Gerakan-gerakan besar inilah
yang kemudian menyebabkan kemajuan di bidang ilmu pengetahuan. Kemajuan ini kemudian
melahirkan revolusi industri di Eropa
yang membawa perubahan radikal terhadap pandangan manusia atas agama. Istilah “matilah
agama”- Karl Marx, dan bahkan “Allah sudah mati”-nya Nietszche adalah semboyan dan slogan
yang cukup populer.[5]
Pengertian tersebut di atas adalah
merujuk pada agama Protestan yang berupaya kembali pada ajaran awalnya sesuai
dengan teks ajaran agama yang dimaknai secara apa adanya dan cenderung formal,
keras, dan radikal. Lebih lanjut dalam pengertian ini berimbas pada setiap
agama yang melakukan upaya kembali pada ajaran awal tersebut menjadi lumrah
disebut fundamentalis, tidak terkecuali dengan Islam.

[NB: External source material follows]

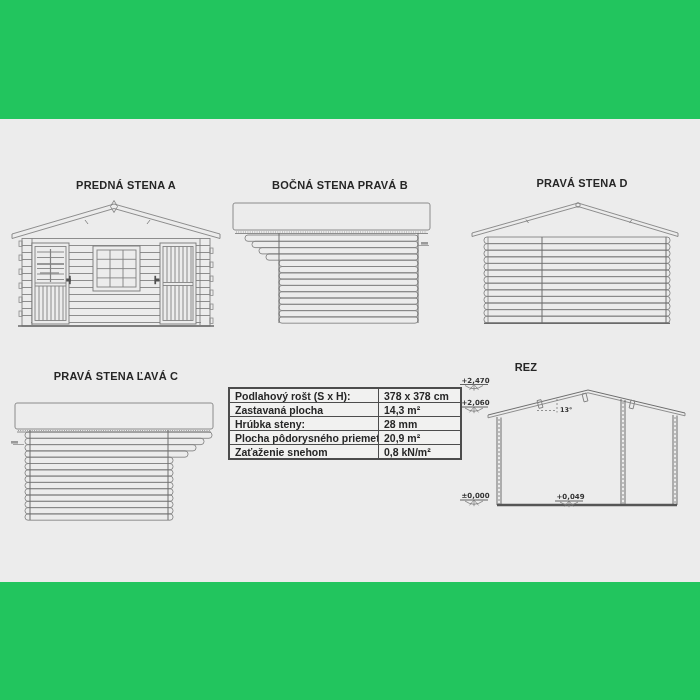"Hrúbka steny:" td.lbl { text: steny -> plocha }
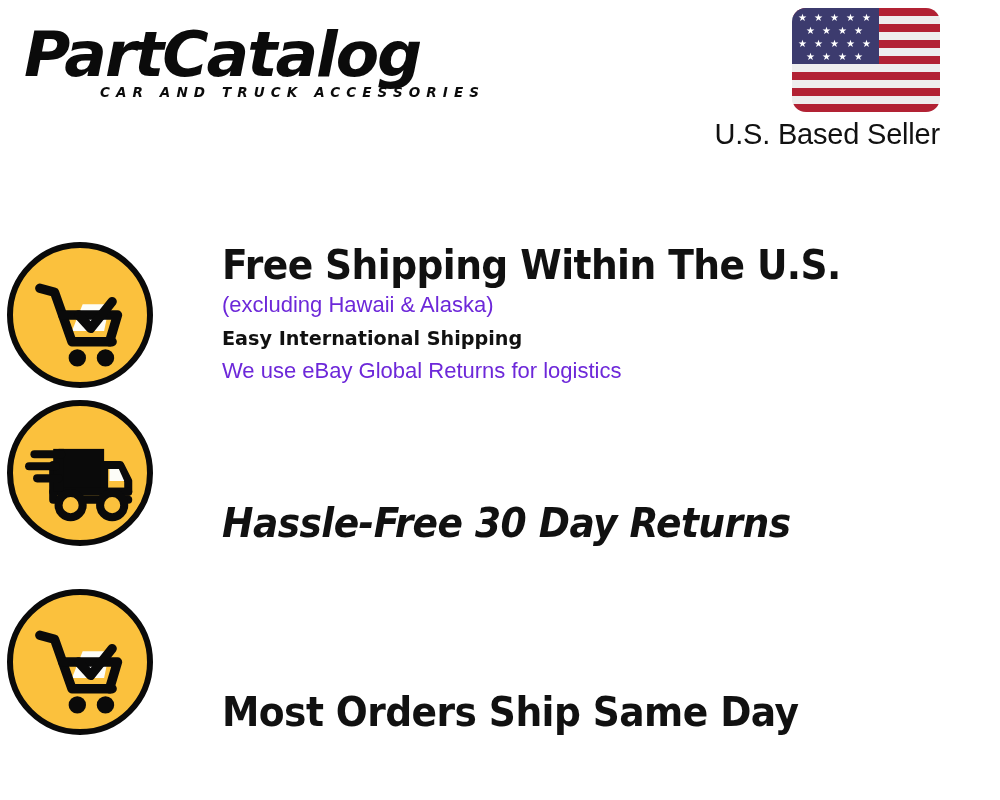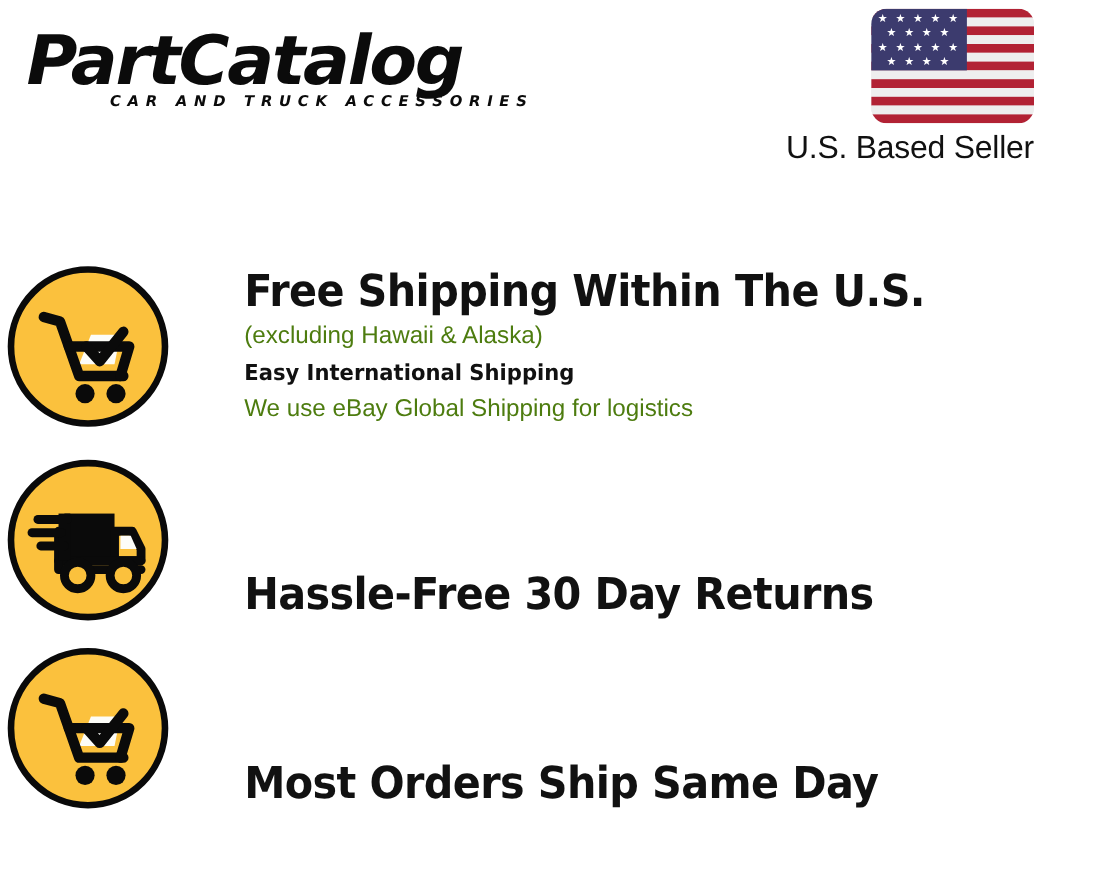"(excluding Hawaii & Alaska)" .feature-sub { color: #4d7c0f -> #6d28d9 }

Dengan melihat latar di atas, fundamentalisme tidak
identik dengan Islam apalagi bermetamorfosis dengan Islam. Alasannya, kemunculan fundamentalisme dalam agama
Protestan sangat berbeda dengan apa yang ada dalam Islam. Martin Van Bruinessen
menjelaskan bahwa dalam konteks Islam
terdapat latar belakang intelektual dan politik yang berbeda, sehingga
pelabelan fundamentalisme sering menimbulkan kerancuan. Dalam masyarakat Muslim,
kecenderungan untuk menafsirkan teks-teks keagamaan secara tekstual dan rigid memang
terjadi. Dengan alasan itulah istilah
fundamentalisme Islam dilekatkan pada mereka yang menafsir secara
tekstualis oleh para orientalis dan Islamisis Barat.

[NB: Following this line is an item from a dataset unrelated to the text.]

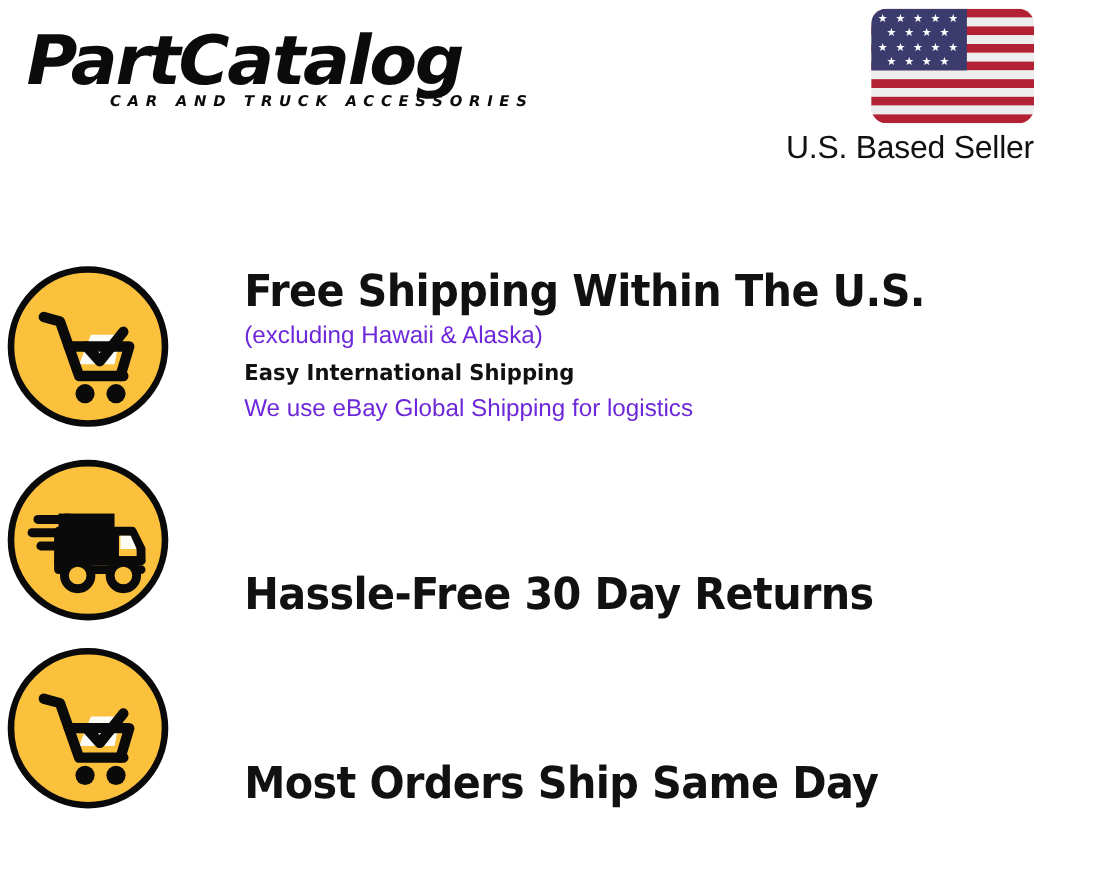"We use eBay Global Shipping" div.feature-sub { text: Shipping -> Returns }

Namun demikian, pemaknaan fundamentalisme yang
identik dengan Islam tidak terhindarkan karena dalam agama ini pula tumbuh subur
bibit radikalisme. Kondisi demikian tidak bisa lepas sepenuhnya dari
skenario dan propaganda Barat dengan dukungan media yang sangat mempunyai
kecenderungan Islamo-phobia . Bernard Lewis menamakan
sejumlah kelompok radikal atau militan Islam dengan sebutan “fundamentalis”.
Penggunaan istilah ini sudah dimantapkan dan karenanya mesti diterima, tetapi
istilah ini tetap harus disayangkan penggunaannya dan bisa mengacaukan.[6] Dalam konteks tradisi
Islam, Seyyed Hoesein Nasr, misalnya, berpendapat bahwa arti fundamentalisme masih ambigu. Fundamentalisme yang pada awalnya berlaku
dalam konteks Kristen di Amerika Serikat, kini fundamentalisme telah menjadi
ikon sendiri terutama terhadap kelompok agama tertentu yang dianggap bersifat
konservatif. Fenomena
fundamentalisme tidak hanya dipahami sebagai sebuah gejala agama, sosial,
budaya dan politik, juga dapat dilihat dalam perspektif kelompok
fundamentalisme dalam Islam.[7] Istilah
fundamentalisme Islam mulai populer di Barat menyusul pecahnya revolusi Islam
di Iran tahun 1979. Istilah ini juga sering
digunakan untuk menggeneralisasi beragam gerakan Islam yang muncul dalam
satu tarikan nafas kebangkitan Islam (Islamic revival).
Dalam
konteks ini, Azyumardi Azra berpendapat bahwa fundamentalisme diklaim
sebagai bentuk ekstrim dari gejala revivalisme.
Namun, dalam perjalanannya, fundamentalisme
menimbulkan kesulitan untuk dibedakan dengan revivalisme.[8]
Bahkan generalisasi yang distortif dan simplifikatif sering terjadi, baik oleh
ilmuan barat mupun umat Islam sendiri. Fundamentalisme sebagai bentuk ekstrim
dari gejala revivalisme, tidak hanya meningkat intensifikasi keislamannya yang
lebih berorientasi ke dalam sebagaima ditemukan dalam gejala revivalisme
yang lebih bersifat individual, tetapi juga berorientasi ke luar yang dengan demikian
diarahkan sebagai gerakan yang bersifat komunal dan massif. Oleh karena itu,
gejala revivalisme terindikasikan tidak hanya dalam peningkatan gejala
esoterisme Islam, namun lebih menunjukkan aspek eksoterisme yang dengan
demikian sangat menekankan pada aspek kebolehan dan ketidakbolehan
berdasarkan batas-batas fikih secara rigid.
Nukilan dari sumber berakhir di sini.